Camera intrinsics data:
·····

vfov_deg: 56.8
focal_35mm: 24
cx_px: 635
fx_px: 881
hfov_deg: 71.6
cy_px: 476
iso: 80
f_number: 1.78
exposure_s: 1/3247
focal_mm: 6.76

·····

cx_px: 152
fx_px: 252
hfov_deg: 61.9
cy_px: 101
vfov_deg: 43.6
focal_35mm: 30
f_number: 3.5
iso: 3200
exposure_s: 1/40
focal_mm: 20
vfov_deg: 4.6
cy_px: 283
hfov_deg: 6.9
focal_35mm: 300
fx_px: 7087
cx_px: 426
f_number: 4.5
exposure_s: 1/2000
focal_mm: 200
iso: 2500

·····

◆ Instructions to follow: Could you return exactly the lines above from the line with "vfov_deg: 56.8" to the line with "focal_mm: 6.76", both included, and nothing else?

◆ Answer:
vfov_deg: 56.8
focal_35mm: 24
cx_px: 635
fx_px: 881
hfov_deg: 71.6
cy_px: 476
iso: 80
f_number: 1.78
exposure_s: 1/3247
focal_mm: 6.76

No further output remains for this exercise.